Reading text:
^^^^^^^^

These are the key concepts you need to understand to accurately answer the question.

Ksp evaluation
The Solubility Product Constant, often represented as Ksp, is a crucial parameter in chemistry that helps us understand how a salt dissolves in water.
It is specifically used for slightly soluble ionic compounds.
  • Ksp is an equilibrium constant that signifies the product of the ion concentrations each raised to the power of their stoichiometric coefficients in a saturated solution.
  • If a compound is very soluble in water, its Ksp will be high.
  • Conversely, low or small Ksp values suggest limited solubility, as seen in insoluble or sparingly soluble salts.
For example, if we consider an insoluble salt like PbCl2, its Ksp will typically be less than 1 because it dissolves minimally in water.
This tendency for a small Ksp value stems from the equilibrium of the dissolution process leaning predominantly toward the undissolved solid.
Understanding Ksp is vital for predicting whether a precipitate will form when solutions are mixed.
Common Ion Effect
The common ion effect can significantly influence the solubility of compounds in a solution.
It arises when a compound shares an ion with that already in the solution.
  • The presence of a common ion suppresses the solubility of the ionic compound by shifting the dissolution equilibrium.
  • This shift occurs to decrease the concentration of the additional common ion.
  • The common ion effect is a direct application of Le Châtelier's principle, where the equilibrium shifts to counterbalance any disturbance.
For example, if you have a saturated solution of Cu(OH)2 and you add a compound containing Cu2+, the solubility of Cu(OH)2 decreases due to the presence of this common ion.

^^^^^^^^

Data extract:

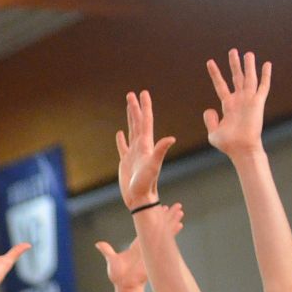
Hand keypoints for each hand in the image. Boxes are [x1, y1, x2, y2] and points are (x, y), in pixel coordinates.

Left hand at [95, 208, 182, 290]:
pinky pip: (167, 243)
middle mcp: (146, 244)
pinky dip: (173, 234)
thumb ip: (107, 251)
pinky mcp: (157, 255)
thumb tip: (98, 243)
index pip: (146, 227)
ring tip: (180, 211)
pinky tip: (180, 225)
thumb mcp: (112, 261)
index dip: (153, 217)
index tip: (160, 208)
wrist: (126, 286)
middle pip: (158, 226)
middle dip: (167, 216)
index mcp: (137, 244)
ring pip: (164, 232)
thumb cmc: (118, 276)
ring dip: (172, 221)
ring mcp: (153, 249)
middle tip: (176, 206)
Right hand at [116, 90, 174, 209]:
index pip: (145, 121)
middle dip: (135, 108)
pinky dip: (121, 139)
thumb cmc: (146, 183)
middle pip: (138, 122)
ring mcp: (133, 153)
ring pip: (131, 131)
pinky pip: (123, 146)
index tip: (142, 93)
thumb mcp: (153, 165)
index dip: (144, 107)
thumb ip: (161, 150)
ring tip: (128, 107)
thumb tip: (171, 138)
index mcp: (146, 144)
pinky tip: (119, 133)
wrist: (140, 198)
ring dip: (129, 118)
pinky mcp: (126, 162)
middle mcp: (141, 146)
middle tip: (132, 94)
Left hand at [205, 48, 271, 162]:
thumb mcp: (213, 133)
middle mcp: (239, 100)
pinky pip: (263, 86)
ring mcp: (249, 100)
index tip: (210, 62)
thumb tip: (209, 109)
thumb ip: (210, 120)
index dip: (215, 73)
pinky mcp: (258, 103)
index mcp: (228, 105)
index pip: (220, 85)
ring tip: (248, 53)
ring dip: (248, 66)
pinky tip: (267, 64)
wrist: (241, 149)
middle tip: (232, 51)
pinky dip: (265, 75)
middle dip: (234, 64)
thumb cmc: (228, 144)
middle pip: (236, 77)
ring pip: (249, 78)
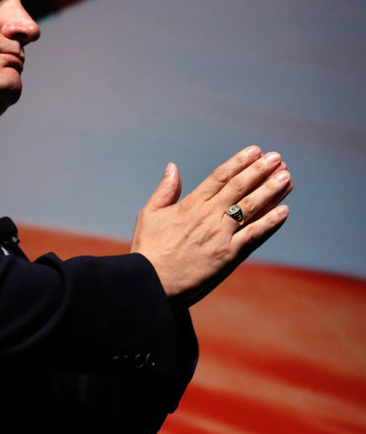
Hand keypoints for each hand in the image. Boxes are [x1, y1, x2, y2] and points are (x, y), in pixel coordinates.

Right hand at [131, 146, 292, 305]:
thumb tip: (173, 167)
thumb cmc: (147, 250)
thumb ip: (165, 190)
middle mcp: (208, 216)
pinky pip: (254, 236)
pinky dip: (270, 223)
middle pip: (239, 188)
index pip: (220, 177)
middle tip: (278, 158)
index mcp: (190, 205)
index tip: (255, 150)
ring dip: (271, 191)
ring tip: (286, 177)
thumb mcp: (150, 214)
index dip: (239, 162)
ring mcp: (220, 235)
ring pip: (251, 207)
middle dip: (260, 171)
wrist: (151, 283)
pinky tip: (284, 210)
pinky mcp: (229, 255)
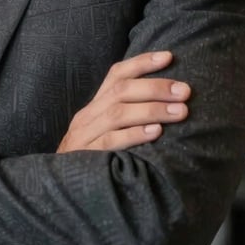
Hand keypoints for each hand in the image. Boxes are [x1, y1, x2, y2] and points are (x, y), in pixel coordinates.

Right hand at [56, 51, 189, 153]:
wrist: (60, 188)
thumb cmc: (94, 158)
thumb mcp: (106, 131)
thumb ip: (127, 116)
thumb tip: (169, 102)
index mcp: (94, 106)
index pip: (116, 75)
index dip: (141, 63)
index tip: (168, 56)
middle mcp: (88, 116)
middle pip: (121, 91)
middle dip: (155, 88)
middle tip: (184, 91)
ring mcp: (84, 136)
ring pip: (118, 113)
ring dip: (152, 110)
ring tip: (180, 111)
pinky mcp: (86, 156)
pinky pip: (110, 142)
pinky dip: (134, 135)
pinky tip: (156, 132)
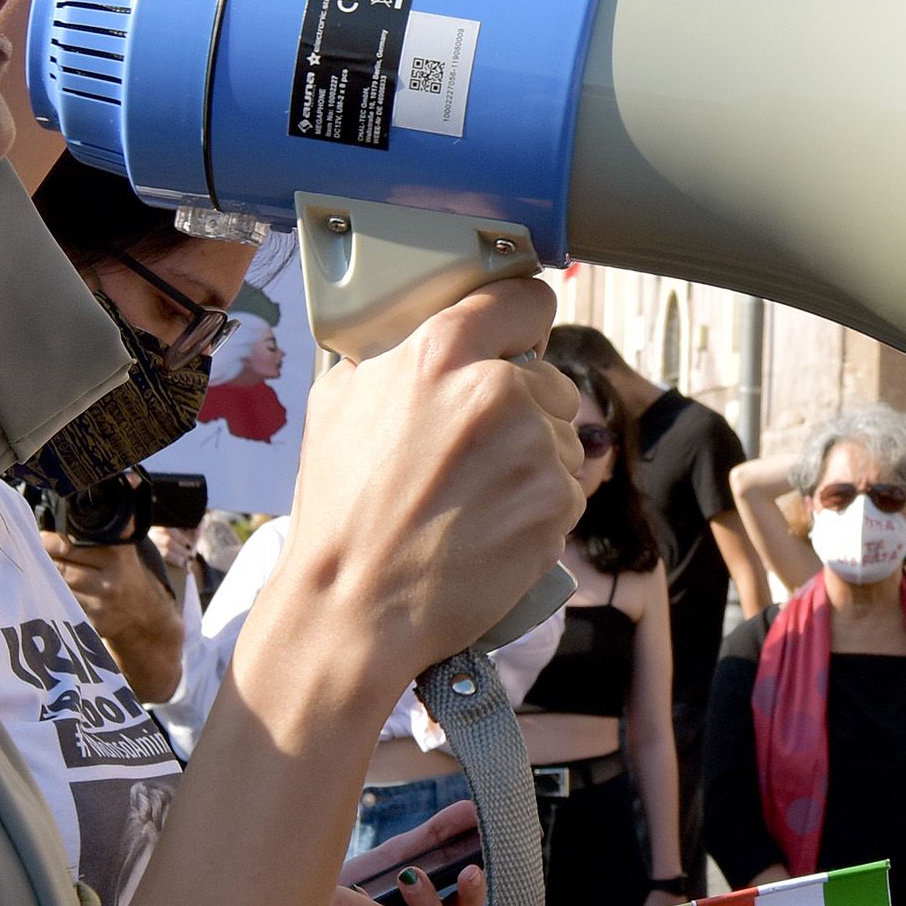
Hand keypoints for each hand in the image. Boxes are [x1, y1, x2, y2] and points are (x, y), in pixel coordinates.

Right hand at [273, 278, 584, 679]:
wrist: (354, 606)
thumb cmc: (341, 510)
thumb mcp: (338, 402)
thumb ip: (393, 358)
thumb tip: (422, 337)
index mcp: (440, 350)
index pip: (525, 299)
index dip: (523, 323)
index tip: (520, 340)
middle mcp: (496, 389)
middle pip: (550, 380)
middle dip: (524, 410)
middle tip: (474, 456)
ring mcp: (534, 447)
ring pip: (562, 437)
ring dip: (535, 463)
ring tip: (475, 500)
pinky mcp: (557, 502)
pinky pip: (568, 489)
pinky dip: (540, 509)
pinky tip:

^^^^^^^^

Problems and tasks:
(A) Rename "Ksp" to "K_sp" in the solubility text, reproducing everything from "These are the" down to "sparingly soluble salts.".
(B) Answer these questions from the solubility text.
(i) For what kind of compounds is Ksp specifically used?
(ii) Of which principle is the common ion effect a direct application?
(iii) In the example, which ion does the added compound contain for the saturated Cu(OH)2 solution?
The lines are separate material, unrelated to the solubility text.

Answers to the problems:
(A)
These are the key concepts you need to understand to accurately answer the question.

K_sp evaluation
The Solubility Product Constant, often represented as K_sp, is a crucial parameter in chemistry that helps us understand how a salt dissolves in water.
It is specifically used for slightly soluble ionic compounds.
  • K_sp is an equilibrium constant that signifies the product of the ion concentrations each raised to the power of their stoichiometric coefficients in a saturated solution.
  • If a compound is very soluble in water, its K_sp will be high.
  • Conversely, low or small K_sp values suggest limited solubility, as seen in insoluble or sparingly soluble salts.

(B)
(i) Slightly soluble ionic compounds.
(ii) Le Châtelier's principle.
(iii) Cu2+.